Applied behavior analysis (ABA) is a kind of behavior treatment that focuses on reinforcing good behaviors while reducing negative ones. ABA may aid in the improvement of self-care activities, such as eating.
For an autistic person and their family, mealtimes and eating may be stressful. Feeding therapy may help clients cope and manage their anxiety by allowing them to relax enough to eat and reducing their aversions to food and mealtimes.
Feeding Therapy’s Efficacy in Autism
Feeding therapy, when included in a treatment plan that also includes behavioral treatments, may be beneficial to autistic children in a variety of ways. It’s been shown that feeding treatment may help with:
Increase the number of people who try and consume new cuisine.
Assist youngsters in sitting properly during a meal.
Increasing the quantity of food eaten is a good idea.
Reduce tantrums and other bad eating and mealtime habits.
Autism is a disorder that spans a wide range of symptoms. More treatment and intervention are required when there is a higher degree of impairment in speech and motor abilities. With more severe autistic symptoms, it may take longer for all forms of treatment, including food therapy, to produce favorable effects.
Who is the therapist?
Feeding treatment for children with autism is available from a variety of sources, including:
Speech and language pathologists are specialists in the field of communication disorders (SLPs).
Practitioners of occupational therapy (OTs and OTAs).
Psychiatrists and psychologists for children.
Therapists that specialize on behavioral issues.
Dieticians or nutritionists.
Occupational and speech therapy are often provided via public schools as part of an early intervention program or an educational plan. Typically, these services concentrate on educational and social requirements, which may include certain anticipated eating habits. They are typically more successful in assisting youngsters who are on the higher end of the spectrum.
If your kid has eating and feeding problems as a result of autism, the first step is to discuss your concerns with your child’s physician. Comorbid physical and mental health disorders that might occur with autism will also need to be addressed and treated.
It is critical to improve communication skills. Because children with autism often have difficulty communicating their ideas and emotions, they may not be able to tell a caregiver that their stomach aches and that this is why they are refusing to eat.
Locating a Feeding Therapy Professional
Your doctor may make suggestions and send you to feeding therapy professionals.
Insurance companies may cover feeding treatment. Feeding therapy may be covered by your insurance plan if it covers applied behavior analysis (ABA), occupational therapy, or speech and language therapy as treatments for autism spectrum disorder (ASD).

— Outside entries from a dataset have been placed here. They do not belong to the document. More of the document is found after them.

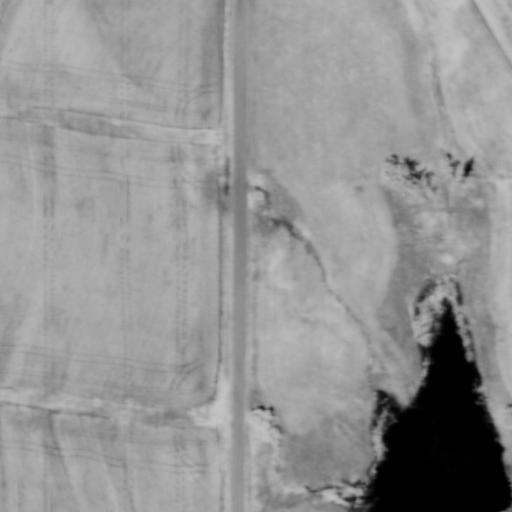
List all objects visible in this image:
road: (242, 255)
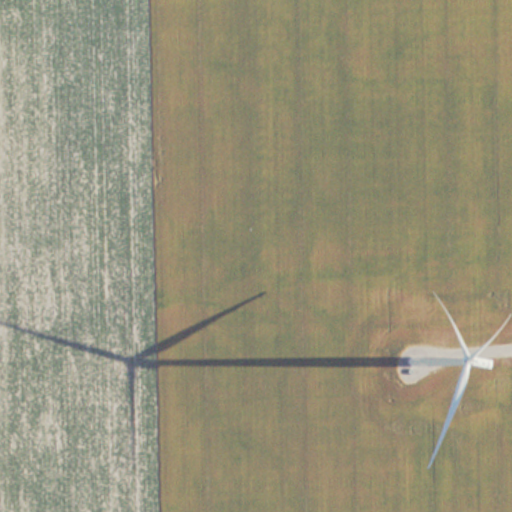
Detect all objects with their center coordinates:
road: (500, 351)
wind turbine: (410, 362)
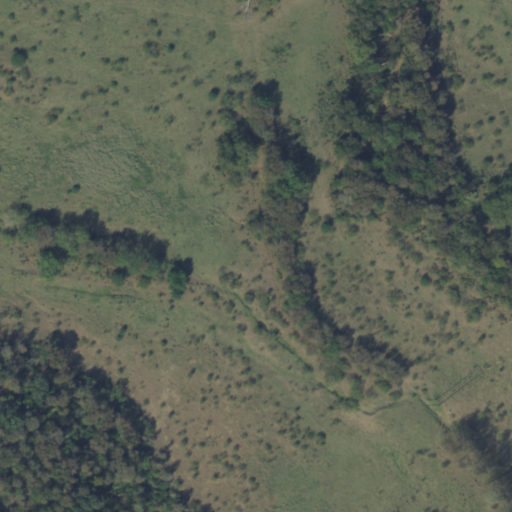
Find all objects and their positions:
power tower: (438, 404)
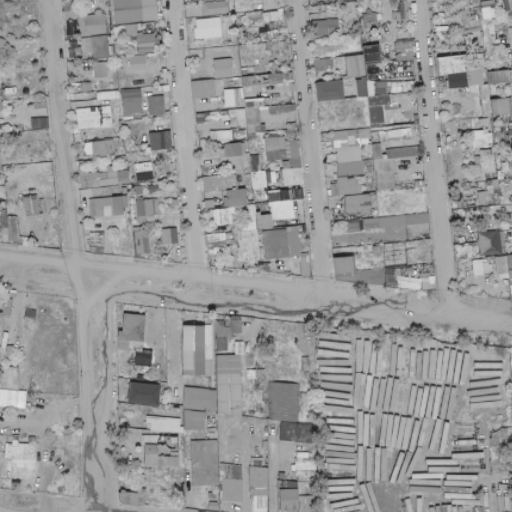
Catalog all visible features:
building: (335, 0)
building: (485, 0)
building: (214, 1)
building: (342, 1)
building: (454, 1)
building: (457, 1)
building: (476, 1)
building: (327, 3)
building: (485, 3)
building: (507, 4)
building: (508, 5)
building: (350, 6)
building: (227, 7)
building: (208, 8)
building: (213, 8)
building: (488, 9)
building: (135, 11)
building: (281, 12)
building: (486, 12)
building: (491, 12)
building: (434, 13)
building: (361, 14)
building: (397, 15)
building: (405, 15)
building: (271, 16)
building: (477, 17)
building: (261, 18)
building: (471, 18)
building: (254, 19)
building: (370, 19)
building: (370, 19)
building: (190, 22)
building: (510, 22)
building: (92, 25)
building: (208, 27)
building: (312, 27)
building: (330, 27)
building: (208, 28)
building: (320, 28)
building: (131, 29)
building: (320, 29)
building: (120, 30)
building: (473, 30)
building: (338, 32)
building: (95, 33)
building: (496, 35)
building: (503, 35)
building: (269, 36)
building: (285, 38)
building: (230, 40)
building: (157, 41)
building: (462, 41)
building: (146, 43)
building: (146, 43)
building: (456, 43)
building: (108, 44)
building: (100, 47)
building: (475, 47)
building: (86, 48)
building: (404, 50)
building: (482, 50)
building: (112, 51)
building: (404, 51)
building: (458, 51)
building: (469, 52)
building: (209, 54)
building: (371, 54)
building: (511, 54)
building: (316, 58)
building: (96, 60)
building: (484, 61)
building: (138, 62)
building: (338, 62)
building: (137, 63)
building: (460, 63)
building: (506, 63)
building: (25, 64)
building: (323, 64)
building: (323, 64)
building: (354, 66)
building: (362, 66)
building: (412, 66)
building: (403, 67)
building: (223, 68)
building: (223, 68)
building: (459, 68)
building: (100, 69)
building: (268, 69)
building: (100, 70)
building: (165, 71)
building: (248, 71)
building: (510, 75)
building: (498, 76)
building: (470, 77)
building: (498, 77)
building: (279, 78)
building: (261, 79)
building: (477, 79)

Any extra expenditures that are not covered by insurance must be met by the patient. The cost of a session varies depending on the service, but it usually costs between $100 and $250 per hour.
Private providers are often used to handle more serious feeding concerns. Feeding treatment may be done at home, in clinics, or in hospitals.
Talk to your kid’s doctor and any other experts who see your child if he or she is having feeding or eating problems. They could recommend you to a therapist who specializes in eating disorders. If your kid is currently receiving ABA therapy, you may discuss including feeding and eating therapy into their overall treatment plan with their therapist.
Janice is a Board Certified Behavior Analyst. She graduated from the University of British Columbia with a Bachelor of Arts in Psychology and Special Education. She also holds a Master of Science in Applied Behaviour Analysis (ABA) from Queen’s University, Belfast. She has worked with and case managed children and youth with autism and other intellectual and/or developmental disabilities in home and residential setting since 2013.